Malgré l’absence de ruptures d’approvisionnement signalées à ce jour, les entreprises françaises subissent déjà des répercussions économiques. Selon Thierry Le Hénaff, PDG du groupe Arkema, interrogé lors de la présentation des résultats trimestriels du groupe le 6 mai, « jusqu’à présent, nous avons réussi à traverser cette crise sans aucune rupture d’approvisionnement ». Une déclaration qui confirme que, pour l’instant, les craintes initiales ne se sont pas concrétisées.

Pourtant, les tensions sur les prix se font déjà sentir. Certains secteurs, comme la chimie ou l’énergie, dépendent fortement des importations en provenance du Moyen-Orient. « Il y a des enjeux de hausse de prix, mais pas de rupture physique », a précisé Patrick Martin, mettant en garde contre l’impact cumulé d’une guerre prolongée. Les prix du pétrole et de ses dérivés, par exemple, pourraient continuer à fluctuer en fonction de l’évolution du conflit.

Un conflit qui s’installe dans la durée, un risque pour les chaînes d’approvisionnement

Le conflit, qui a débuté il y a plus de deux mois, a déjà modifié les équilibres géopolitiques et économiques dans la région. La fermeture du détroit d’Ormuz, point de passage stratégique pour le transport maritime, avait initialement suscité des craintes de blocage des exportations de pétrole iranien. Si cette menace ne s’est pas matérialisée, elle a rappelé la vulnérabilité des routes commerciales mondiales.

« Plus le conflit dure, plus les risques de pénurie augmentent », a averti Patrick Martin. Les entreprises, notamment celles dépendantes de matières premières en provenance du Moyen-Orient, se préparent à des scénarios de plus en plus contraignants. Certains groupes ont déjà dû adapter leurs lignes de production, à l’image de ceux qui ont temporairement interrompu certaines activités pendant quelques jours pour anticiper d’éventuelles perturbations.

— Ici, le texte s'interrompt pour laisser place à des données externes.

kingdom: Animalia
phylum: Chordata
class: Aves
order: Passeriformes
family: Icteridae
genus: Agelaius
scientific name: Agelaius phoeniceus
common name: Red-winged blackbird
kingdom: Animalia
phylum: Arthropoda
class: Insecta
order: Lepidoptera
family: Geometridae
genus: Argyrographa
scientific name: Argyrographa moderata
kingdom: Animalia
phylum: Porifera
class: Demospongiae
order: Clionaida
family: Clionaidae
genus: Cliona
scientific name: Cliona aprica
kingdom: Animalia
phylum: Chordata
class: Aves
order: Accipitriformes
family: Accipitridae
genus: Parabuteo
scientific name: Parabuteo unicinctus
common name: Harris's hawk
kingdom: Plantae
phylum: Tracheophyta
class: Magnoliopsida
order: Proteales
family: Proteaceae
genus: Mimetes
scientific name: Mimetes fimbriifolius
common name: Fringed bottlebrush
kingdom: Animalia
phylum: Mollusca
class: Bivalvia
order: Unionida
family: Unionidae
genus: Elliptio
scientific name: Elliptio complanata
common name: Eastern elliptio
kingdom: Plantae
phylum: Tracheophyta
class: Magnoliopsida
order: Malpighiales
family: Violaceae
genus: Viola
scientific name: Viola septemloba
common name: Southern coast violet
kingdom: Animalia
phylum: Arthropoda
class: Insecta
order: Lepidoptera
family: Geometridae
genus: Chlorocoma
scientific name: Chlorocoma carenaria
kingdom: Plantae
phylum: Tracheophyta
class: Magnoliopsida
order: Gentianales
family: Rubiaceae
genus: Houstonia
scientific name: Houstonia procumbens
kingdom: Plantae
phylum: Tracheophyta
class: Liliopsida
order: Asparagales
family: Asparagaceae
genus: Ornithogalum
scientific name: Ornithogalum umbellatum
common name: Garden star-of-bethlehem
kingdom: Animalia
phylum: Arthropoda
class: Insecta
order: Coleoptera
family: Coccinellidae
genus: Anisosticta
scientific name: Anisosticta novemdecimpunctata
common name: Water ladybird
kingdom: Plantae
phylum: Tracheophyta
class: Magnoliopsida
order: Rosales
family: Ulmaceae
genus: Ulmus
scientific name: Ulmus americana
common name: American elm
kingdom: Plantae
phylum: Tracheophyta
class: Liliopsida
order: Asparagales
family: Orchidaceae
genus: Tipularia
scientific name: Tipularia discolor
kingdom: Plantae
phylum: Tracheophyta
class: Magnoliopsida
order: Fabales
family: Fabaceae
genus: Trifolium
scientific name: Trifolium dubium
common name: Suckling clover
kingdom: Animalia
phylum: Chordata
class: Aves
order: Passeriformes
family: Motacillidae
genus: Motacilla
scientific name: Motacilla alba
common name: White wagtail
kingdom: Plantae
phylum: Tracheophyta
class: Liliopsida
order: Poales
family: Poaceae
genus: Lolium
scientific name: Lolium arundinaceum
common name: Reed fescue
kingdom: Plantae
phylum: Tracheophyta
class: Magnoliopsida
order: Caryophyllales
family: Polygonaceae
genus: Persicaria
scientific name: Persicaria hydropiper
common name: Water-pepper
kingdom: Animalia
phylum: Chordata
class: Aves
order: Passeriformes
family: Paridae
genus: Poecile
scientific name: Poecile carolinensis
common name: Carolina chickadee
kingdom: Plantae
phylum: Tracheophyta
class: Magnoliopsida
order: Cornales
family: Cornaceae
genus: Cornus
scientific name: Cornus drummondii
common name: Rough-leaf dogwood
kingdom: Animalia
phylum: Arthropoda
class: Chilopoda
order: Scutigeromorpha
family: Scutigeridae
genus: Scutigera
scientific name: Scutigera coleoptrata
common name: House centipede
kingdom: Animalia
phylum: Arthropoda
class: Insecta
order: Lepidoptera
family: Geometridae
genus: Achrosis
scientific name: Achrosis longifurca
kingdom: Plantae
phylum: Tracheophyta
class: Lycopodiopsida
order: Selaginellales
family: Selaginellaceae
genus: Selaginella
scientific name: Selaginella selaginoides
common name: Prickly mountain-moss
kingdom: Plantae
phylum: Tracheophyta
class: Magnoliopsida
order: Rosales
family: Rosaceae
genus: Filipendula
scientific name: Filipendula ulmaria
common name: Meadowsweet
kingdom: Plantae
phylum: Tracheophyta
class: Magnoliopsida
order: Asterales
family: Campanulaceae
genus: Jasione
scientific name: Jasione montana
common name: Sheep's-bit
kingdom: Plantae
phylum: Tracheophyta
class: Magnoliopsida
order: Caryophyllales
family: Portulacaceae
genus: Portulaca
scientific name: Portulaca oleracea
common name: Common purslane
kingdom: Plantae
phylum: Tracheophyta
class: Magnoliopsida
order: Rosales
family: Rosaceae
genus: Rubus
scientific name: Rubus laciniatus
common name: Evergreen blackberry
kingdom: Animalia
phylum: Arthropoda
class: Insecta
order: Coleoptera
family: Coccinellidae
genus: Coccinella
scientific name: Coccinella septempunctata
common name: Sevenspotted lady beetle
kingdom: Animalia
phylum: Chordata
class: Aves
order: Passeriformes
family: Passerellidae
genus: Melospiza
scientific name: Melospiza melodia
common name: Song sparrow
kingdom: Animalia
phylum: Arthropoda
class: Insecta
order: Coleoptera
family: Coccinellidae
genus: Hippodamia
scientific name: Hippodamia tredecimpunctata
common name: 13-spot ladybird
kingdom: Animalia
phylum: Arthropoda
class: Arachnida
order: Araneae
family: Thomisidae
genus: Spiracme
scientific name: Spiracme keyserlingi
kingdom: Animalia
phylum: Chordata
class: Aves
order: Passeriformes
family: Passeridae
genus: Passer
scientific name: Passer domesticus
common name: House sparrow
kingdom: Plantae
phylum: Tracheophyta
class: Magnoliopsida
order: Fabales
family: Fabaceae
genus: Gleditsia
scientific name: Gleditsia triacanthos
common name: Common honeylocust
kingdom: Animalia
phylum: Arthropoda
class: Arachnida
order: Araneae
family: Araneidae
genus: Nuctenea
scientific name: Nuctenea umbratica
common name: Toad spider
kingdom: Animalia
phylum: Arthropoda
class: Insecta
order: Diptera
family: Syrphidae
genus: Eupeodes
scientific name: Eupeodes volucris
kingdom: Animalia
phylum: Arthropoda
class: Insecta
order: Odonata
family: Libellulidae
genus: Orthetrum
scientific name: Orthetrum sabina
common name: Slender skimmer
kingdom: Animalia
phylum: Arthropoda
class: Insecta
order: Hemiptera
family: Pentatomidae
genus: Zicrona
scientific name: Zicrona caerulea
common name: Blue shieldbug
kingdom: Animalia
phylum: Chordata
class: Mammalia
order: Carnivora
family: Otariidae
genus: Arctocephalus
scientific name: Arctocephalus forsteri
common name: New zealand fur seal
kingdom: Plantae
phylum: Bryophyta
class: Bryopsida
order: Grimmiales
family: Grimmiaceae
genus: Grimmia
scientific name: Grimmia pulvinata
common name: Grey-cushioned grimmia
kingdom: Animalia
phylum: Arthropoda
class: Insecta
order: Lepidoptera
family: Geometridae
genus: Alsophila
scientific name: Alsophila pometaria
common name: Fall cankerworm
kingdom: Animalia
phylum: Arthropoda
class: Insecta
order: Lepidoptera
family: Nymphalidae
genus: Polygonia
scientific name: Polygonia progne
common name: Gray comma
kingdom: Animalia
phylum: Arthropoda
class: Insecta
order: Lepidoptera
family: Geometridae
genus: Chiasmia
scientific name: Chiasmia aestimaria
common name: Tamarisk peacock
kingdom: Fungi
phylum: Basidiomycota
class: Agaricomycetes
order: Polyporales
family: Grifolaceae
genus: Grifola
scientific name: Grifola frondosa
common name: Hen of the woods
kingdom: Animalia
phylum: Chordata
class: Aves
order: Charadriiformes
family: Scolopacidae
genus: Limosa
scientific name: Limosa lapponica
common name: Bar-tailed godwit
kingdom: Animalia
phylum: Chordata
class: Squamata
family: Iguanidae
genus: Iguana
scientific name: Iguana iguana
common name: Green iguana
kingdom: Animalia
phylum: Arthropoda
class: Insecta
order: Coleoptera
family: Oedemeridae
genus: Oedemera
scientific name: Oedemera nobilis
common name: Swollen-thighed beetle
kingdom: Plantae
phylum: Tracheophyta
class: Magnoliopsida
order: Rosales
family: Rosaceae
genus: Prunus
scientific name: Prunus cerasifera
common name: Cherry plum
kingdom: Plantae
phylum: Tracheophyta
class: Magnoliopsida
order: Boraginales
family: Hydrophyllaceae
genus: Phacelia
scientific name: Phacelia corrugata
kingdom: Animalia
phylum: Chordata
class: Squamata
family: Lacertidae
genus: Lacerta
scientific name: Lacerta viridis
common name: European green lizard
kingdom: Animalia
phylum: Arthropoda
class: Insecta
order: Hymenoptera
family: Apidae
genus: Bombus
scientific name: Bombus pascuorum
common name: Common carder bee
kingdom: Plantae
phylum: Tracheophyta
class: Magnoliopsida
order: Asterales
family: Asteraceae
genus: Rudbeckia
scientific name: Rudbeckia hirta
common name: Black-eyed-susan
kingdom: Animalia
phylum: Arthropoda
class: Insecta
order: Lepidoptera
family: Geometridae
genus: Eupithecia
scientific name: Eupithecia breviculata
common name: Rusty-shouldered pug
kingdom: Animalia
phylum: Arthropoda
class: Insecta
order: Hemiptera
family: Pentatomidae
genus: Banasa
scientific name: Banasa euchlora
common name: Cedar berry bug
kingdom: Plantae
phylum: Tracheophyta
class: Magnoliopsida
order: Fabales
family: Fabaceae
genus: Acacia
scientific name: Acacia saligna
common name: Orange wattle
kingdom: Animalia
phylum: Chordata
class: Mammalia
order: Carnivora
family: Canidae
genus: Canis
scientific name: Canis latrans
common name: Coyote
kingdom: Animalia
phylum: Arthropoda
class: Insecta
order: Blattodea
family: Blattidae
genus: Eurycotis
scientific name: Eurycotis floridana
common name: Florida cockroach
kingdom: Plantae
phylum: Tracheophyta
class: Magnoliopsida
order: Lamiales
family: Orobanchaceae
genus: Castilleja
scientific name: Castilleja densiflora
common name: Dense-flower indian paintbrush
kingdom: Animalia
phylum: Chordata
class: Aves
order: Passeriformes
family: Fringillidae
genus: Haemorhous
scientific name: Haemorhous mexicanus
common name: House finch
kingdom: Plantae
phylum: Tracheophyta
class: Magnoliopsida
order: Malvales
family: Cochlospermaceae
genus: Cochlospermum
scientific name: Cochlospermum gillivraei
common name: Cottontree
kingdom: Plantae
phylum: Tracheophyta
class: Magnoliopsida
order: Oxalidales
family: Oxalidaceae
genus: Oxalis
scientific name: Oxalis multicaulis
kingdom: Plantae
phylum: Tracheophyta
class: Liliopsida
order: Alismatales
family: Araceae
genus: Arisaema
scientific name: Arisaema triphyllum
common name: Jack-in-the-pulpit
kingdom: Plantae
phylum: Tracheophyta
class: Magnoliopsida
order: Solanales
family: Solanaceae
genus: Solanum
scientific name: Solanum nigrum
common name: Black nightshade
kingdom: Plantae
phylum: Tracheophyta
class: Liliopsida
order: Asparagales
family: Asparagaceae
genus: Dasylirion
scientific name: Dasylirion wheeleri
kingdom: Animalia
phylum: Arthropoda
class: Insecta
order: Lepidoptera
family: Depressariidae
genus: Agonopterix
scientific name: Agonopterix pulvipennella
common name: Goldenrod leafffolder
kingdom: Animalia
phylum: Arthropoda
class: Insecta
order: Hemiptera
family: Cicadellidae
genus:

Les secteurs les plus exposés face à la volatilité des marchés

Plusieurs industries sont particulièrement vulnérables aux conséquences de ce conflit. Le secteur de la chimie, déjà fragilisé par la hausse des coûts énergétiques, pourrait voir ses marges encore comprimées si les prix des matières premières continuent de grimper. Thierry Le Hénaff a ainsi confirmé que son groupe surveillait de près l’évolution des coûts, tout en soulignant que les approvisionnements restaient stables.

D’autres secteurs, comme l’agroalimentaire ou la pharmacie, pourraient aussi être touchés indirectement. Par exemple, le safran iranien, qui assure 90 % de la production mondiale, voit déjà son prix augmenter en raison des tensions. Une hausse qui pourrait se répercuter sur les coûts de production pour les entreprises françaises utilisant cette épice.

Et maintenant ?

Les prochaines semaines seront déterminantes pour évaluer l’impact réel du conflit sur l’économie française. Les entreprises, déjà sous pression, pourraient être contraintes de revoir leurs stratégies d’approvisionnement si les tensions persistent. Les prochaines annonces des grands groupes industriels, attendues d’ici la fin du mois de mai, pourraient apporter des éclairages supplémentaires sur l’ampleur des hausses de prix et des ajustements opérationnels.

En parallèle, les pouvoirs publics pourraient être amenés à proposer des mesures de soutien ciblées pour limiter l’impact sur les secteurs les plus exposés. Une réunion entre représentants patronaux et gouvernement est d’ailleurs envisagée dans les prochains jours pour faire un point sur la situation.

Dans ce contexte, l’incertitude reste de mise. Si les chaînes d’approvisionnement tiennent pour l’instant, la persistance du conflit pourrait, à terme, entraîner des ajustements structurels dans les stratégies industrielles. Les entreprises devront donc composer avec une équation complexe : gérer les coûts immédiats tout en préparant des plans de continuité en cas de dégradation de la situation.

Les secteurs les plus exposés sont ceux dépendant de l’énergie et des matières premières en provenance du Moyen-Orient, comme la chimie, la pharmacie ou l’agroalimentaire. Le safran, dont l’Iran assure 90 % de la production mondiale, voit déjà son prix augmenter. Les coûts énergétiques, notamment ceux liés au pétrole, restent également sous haute tension.